=== Records for the task ===

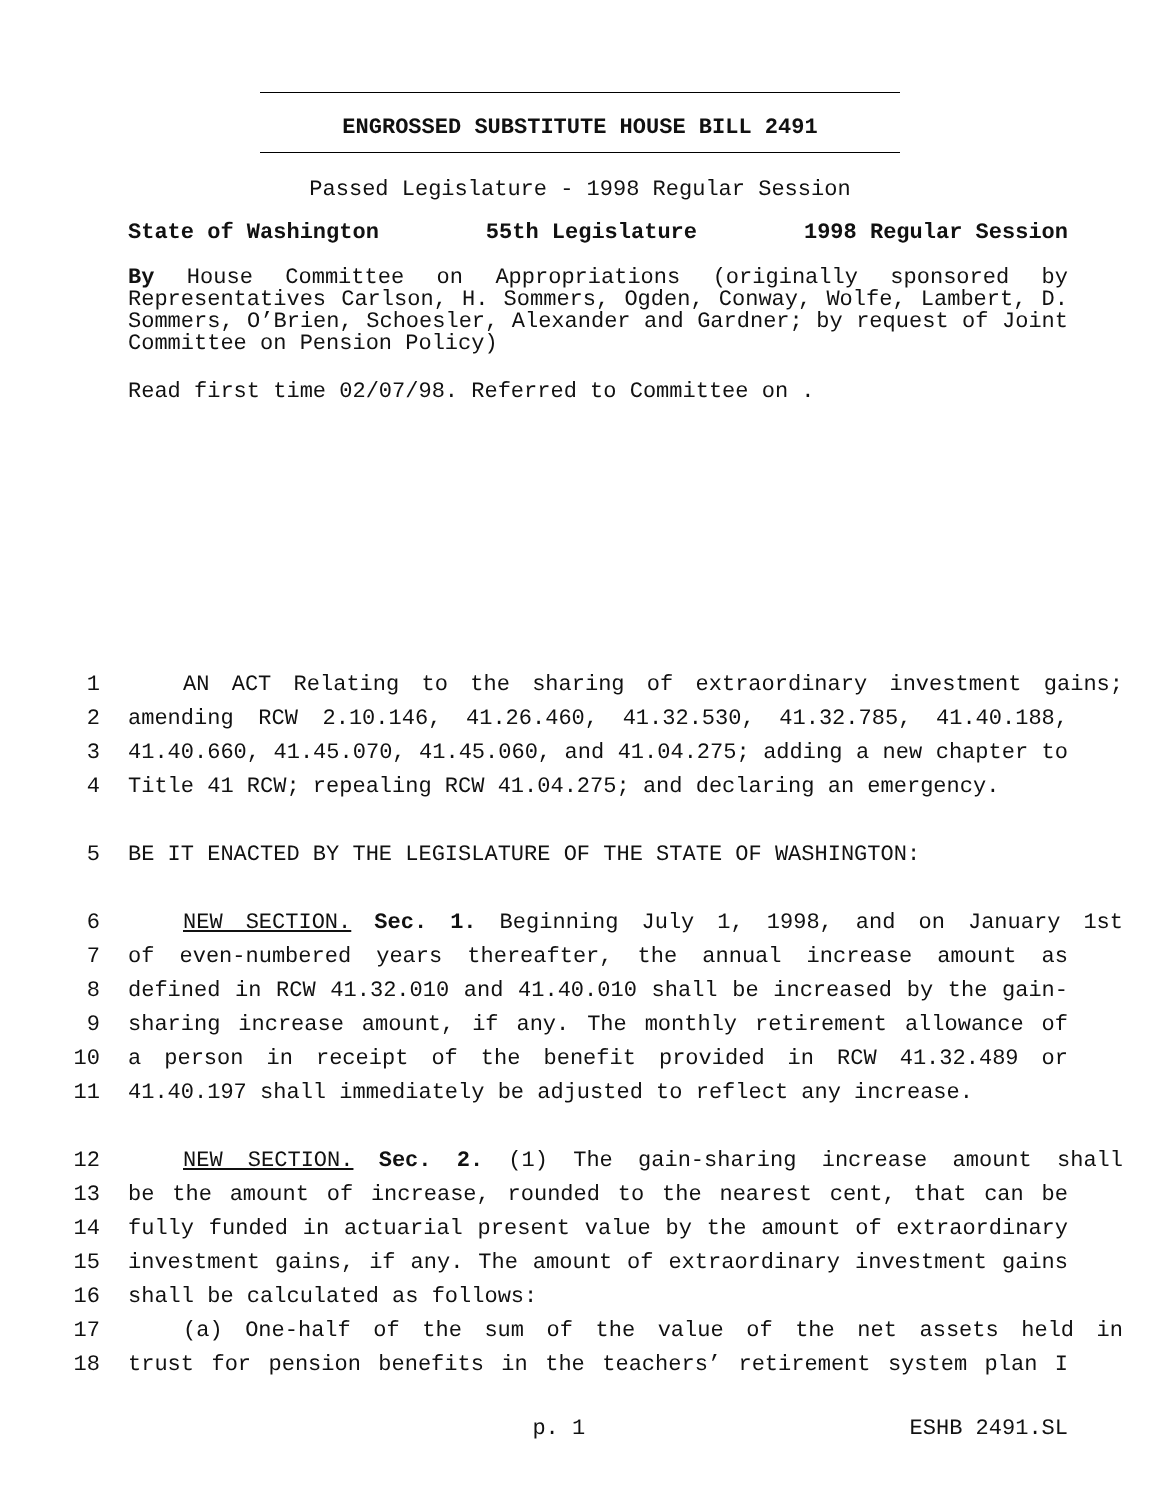ENGROSSED SUBSTITUTE HOUSE BILL 2491
Passed Legislature - 1998 Regular Session
State of Washington 55th Legislature 1998 Regular Session
By House Committee on Appropriations (originally sponsored by Representatives Carlson, H. Sommers, Ogden, Conway, Wolfe, Lambert, D. Sommers, O’Brien, Schoesler, Alexander and Gardner; by request of Joint Committee on Pension Policy)
Read first time 02/07/98. Referred to Committee on .
1 AN ACT Relating to the sharing of extraordinary investment gains;
2 amending RCW 2.10.146, 41.26.460, 41.32.530, 41.32.785, 41.40.188,
3 41.40.660, 41.45.070, 41.45.060, and 41.04.275; adding a new chapter to
4 Title 41 RCW; repealing RCW 41.04.275; and declaring an emergency.
5 BE IT ENACTED BY THE LEGISLATURE OF THE STATE OF WASHINGTON:
6 NEW SECTION. Sec. 1. Beginning July 1, 1998, and on January 1st
7 of even-numbered years thereafter, the annual increase amount as
8 defined in RCW 41.32.010 and 41.40.010 shall be increased by the gain-
9 sharing increase amount, if any. The monthly retirement allowance of
10 a person in receipt of the benefit provided in RCW 41.32.489 or
11 41.40.197 shall immediately be adjusted to reflect any increase.
12 NEW SECTION. Sec. 2. (1) The gain-sharing increase amount shall
13 be the amount of increase, rounded to the nearest cent, that can be
14 fully funded in actuarial present value by the amount of extraordinary
15 investment gains, if any. The amount of extraordinary investment gains
16 shall be calculated as follows:
17 (a) One-half of the sum of the value of the net assets held in
18 trust for pension benefits in the teachers’ retirement system plan I
p. 1 ESHB 2491.SL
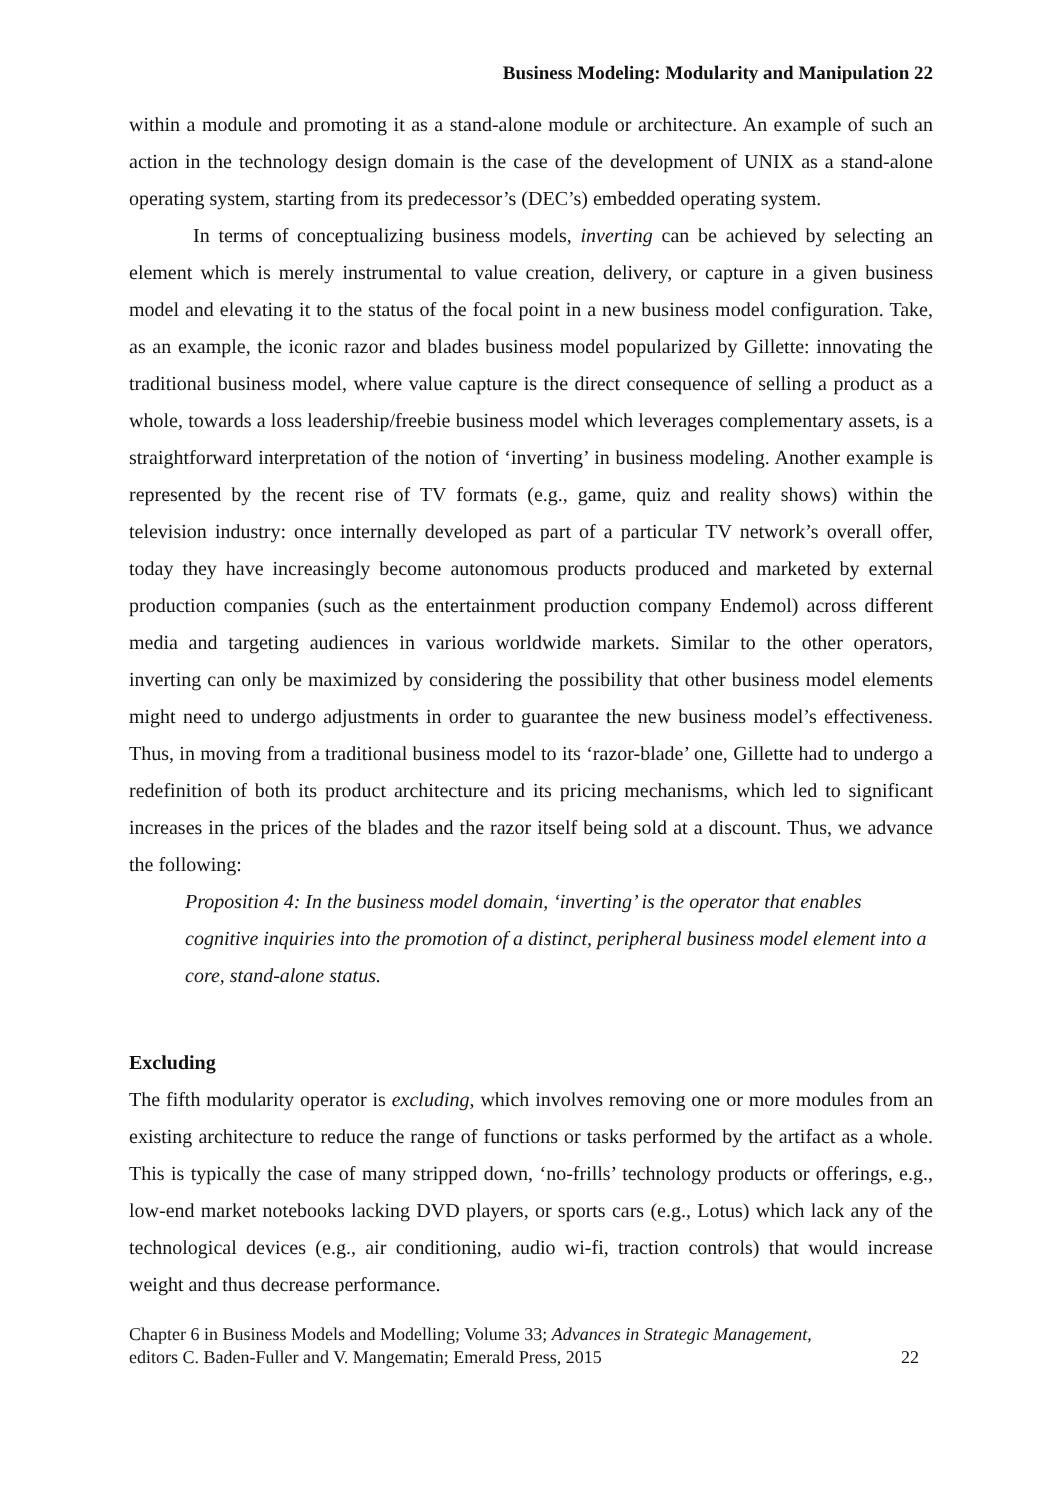Business Modeling: Modularity and Manipulation 22
within a module and promoting it as a stand-alone module or architecture. An example of such an action in the technology design domain is the case of the development of UNIX as a stand-alone operating system, starting from its predecessor’s (DEC’s) embedded operating system.
In terms of conceptualizing business models, inverting can be achieved by selecting an element which is merely instrumental to value creation, delivery, or capture in a given business model and elevating it to the status of the focal point in a new business model configuration. Take, as an example, the iconic razor and blades business model popularized by Gillette: innovating the traditional business model, where value capture is the direct consequence of selling a product as a whole, towards a loss leadership/freebie business model which leverages complementary assets, is a straightforward interpretation of the notion of ‘inverting’ in business modeling. Another example is represented by the recent rise of TV formats (e.g., game, quiz and reality shows) within the television industry: once internally developed as part of a particular TV network’s overall offer, today they have increasingly become autonomous products produced and marketed by external production companies (such as the entertainment production company Endemol) across different media and targeting audiences in various worldwide markets. Similar to the other operators, inverting can only be maximized by considering the possibility that other business model elements might need to undergo adjustments in order to guarantee the new business model’s effectiveness. Thus, in moving from a traditional business model to its ‘razor-blade’ one, Gillette had to undergo a redefinition of both its product architecture and its pricing mechanisms, which led to significant increases in the prices of the blades and the razor itself being sold at a discount. Thus, we advance the following:
Proposition 4: In the business model domain, ‘inverting’ is the operator that enables cognitive inquiries into the promotion of a distinct, peripheral business model element into a core, stand-alone status.
Excluding
The fifth modularity operator is excluding, which involves removing one or more modules from an existing architecture to reduce the range of functions or tasks performed by the artifact as a whole. This is typically the case of many stripped down, ‘no-frills’ technology products or offerings, e.g., low-end market notebooks lacking DVD players, or sports cars (e.g., Lotus) which lack any of the technological devices (e.g., air conditioning, audio wi-fi, traction controls) that would increase weight and thus decrease performance.
Chapter 6 in Business Models and Modelling; Volume 33; Advances in Strategic Management,
editors C. Baden-Fuller and V. Mangematin; Emerald Press, 2015 22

===

• [Action item]
In the records above, everything from the line with "7 of even-numbered" down to the line with "within a module" must be duplicated exactly, both lines kept. Leave no pictures in.

• [Task response]
7 of even-numbered years thereafter, the annual increase amount as
8 defined in RCW 41.32.010 and 41.40.010 shall be increased by the gain-
9 sharing increase amount, if any. The monthly retirement allowance of
10 a person in receipt of the benefit provided in RCW 41.32.489 or
11 41.40.197 shall immediately be adjusted to reflect any increase.
12 NEW SECTION. Sec. 2. (1) The gain-sharing increase amount shall
13 be the amount of increase, rounded to the nearest cent, that can be
14 fully funded in actuarial present value by the amount of extraordinary
15 investment gains, if any. The amount of extraordinary investment gains
16 shall be calculated as follows:
17 (a) One-half of the sum of the value of the net assets held in
18 trust for pension benefits in the teachers’ retirement system plan I
p. 1 ESHB 2491.SL
Business Modeling: Modularity and Manipulation 22
within a module and promoting it as a stand-alone module or architecture. An example of such an action in the technology design domain is the case of the development of UNIX as a stand-alone operating system, starting from its predecessor’s (DEC’s) embedded operating system.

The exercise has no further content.